Possession – 1981 / Director: Andrzej Żuławski

The last word in love is D.I.V.O.R.C.E…

Breaking up is never easy. There’s that awkward spell when you’re still just about living together, the misguided attempts, either side, at some kind of phoney reconciliation and then the furious rows that ensue when splitting up the CD collection before eventually heading off in different directions.

But so far as separation movies go, nothing has ever got as close to the sheer head-fuck of it all as Andrzej Żuławski‘s barking mad art house horror, Possession.

Not even Kramer vs Kramer.

Sam Neill‘s Mark returns to GDR era Berlin following a mysterious, never fully explained, work assignment. He is met by his wife Anna (Isabelle Adjani) who immediately insists that they separate. Confused and deeply upset, Mark establishes that his wife has been having an affair, but decides to stay at their blue-hued apartment overlooking the Berlin wall in order to look after their young son Bob. Anna leaves, only to regularly return in increasingly erratic fashion – cutting at herself with an electric carving knife and shoving laundry in the refrigerator. Mark sends a private investigator to follow his estranged wife, confronts her bohemian lover, Heinrich (Heinz Bennett) and begins a “new” relationship with Helen – a dead ringer for Anna. At first it seems that Mark is coming to terms with the seperation, but then he begins to uncover the true extent of his wife’s infidelity and the horrific consequences that will follow…

Possession is a multi-layered work of brutal beauty. One that frantically peels away at concurrent themes related to love, the idea of belonging, of identity, free will, desire and fidelity. Difficult to pin down, Żuławski’s film regularly descends into hysteric and incomprehensible episodes of wild, almost operatic, gesticulation – most famously in the subway sequence where Adjani violently miscarries into her groceries of eggs and milk. But as Possession settles into its own odd rhythm, or rather, once the viewer allows this rhythm to wash over them, the strange, desperate oscillations in Adjani and Neill’s performances begin to subsume the need for narrative logic and the film is  transformed into an abstract expression of  both unrivalled abjection and tender emotion.
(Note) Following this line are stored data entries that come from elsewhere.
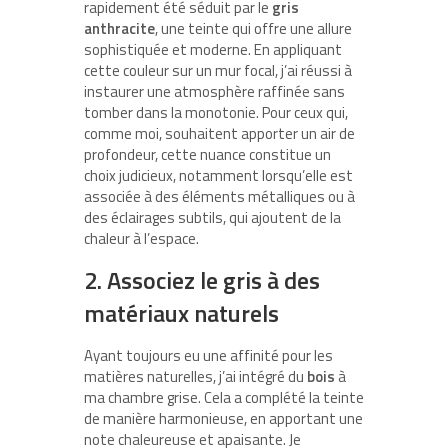
rapidement été séduit par le
gris
anthracite
, une teinte qui offre une allure
sophistiquée et moderne. En appliquant
cette couleur sur un mur focal, j’ai réussi à
instaurer une atmosphère raffinée sans
tomber dans la monotonie. Pour ceux qui,
comme moi, souhaitent apporter un air de
profondeur, cette nuance constitue un
choix judicieux, notamment lorsqu’elle est
associée à des éléments métalliques ou à
des éclairages subtils, qui ajoutent de la
chaleur à l’espace.
2. Associez le gris à des
matériaux naturels
Ayant toujours eu une affinité pour les
matières naturelles, j’ai intégré du
bois
à
ma chambre grise. Cela a complété la teinte
de manière harmonieuse, en apportant une
note chaleureuse et apaisante. Je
Both Neill and Adjani’s (essentially primordial) performances dictate that Possession be a film experienced rather than read. Though Żuławski retains a superficial “story” of sorts that we can attempt to follow – one evinced in the “investigation” of Anna’s infidelity and the “espionage” antics related to Mark’s character,  it is a story malnourished by the irrational decisions and wild actions frequently taken by the couple. Any credible grip on “reality” is effectively laid to rest in the film’s final third in any case, once Mark has done away with his bogus  ”love rival”, the narcissist Heinrich, and he has begun a new pursuit of Anna’s true source of affection. And it is here that the film can really be considered Horror, whereas before it might have been better categorised as anxious drama.

But if Possession speaks to its audience through performance, it also has something to say in its construction. Bruno Nuytten‘s cinematography brilliantly dresses the stage for Neill and Adjani’s disintegration. Post-War Berlin (a city in deconstruction at the time) is desaturated and depopulated, allowing for the central characters to explore the resultant gloomy milieu as their own. To emphasise the growing distance between the pair, Nuytten regularly plays with their spatial relationship within a single frame. This is done through deep zoom photography, tight close ups, Neill’s recurring postioning behind, and to the side, of Anna and in several riffs on depth in frame. To underline their seperation Mark and Anna are frequently placed within doorways, by windows and at awkward angles to each other, but curiously this is mainly achieved in intimate space – normally, the apartment’s kitchen, in the bathroom, narrow stairways and in corridors. These claustrophobic settings serve to heighten the hyper-real behaviours of the pair, and prevent the emotion on display an escape route…

The construction of the tentacled beast, Anna’s true obsession, was carried out by Carlo Rambaldi, the Italian craftsman who would go on to design a much friendlier creature in ET the following year. Rambaldi’s beast is under construction throughout the film and is rarely seen until it has fully developed into Mark’s doppelgänger – a counterpoint to Anna’s “other” Helen, and ready to take over the duty of husband and father.

Carlo Rambaldi's creature in the Primal Scene

The tentacled doppelgänger beast is the ultimate manifestation of Żuławski’s seperation anxiety, and it’s “possession” of the estranged couple is one of apocalyptic proportions. Bloodied, spent and corrupted by the film’s end, there is nowhere left to go for the couple and briefly reunited, Mark and Anna share a final poignant kiss before the “new” Mark and Anna / Helen begin their own ambiguous relationship, bringing the freewheeling descent into madness to a close.

Unnerving, often unintelligible, but also evocative and tragic, Żuławski’s film should be considered a noble psycho spatial achievement in the dissolution of Love and belonging. A must see, Possession is, like all meaningful relationships – difficult to get over in a hurry.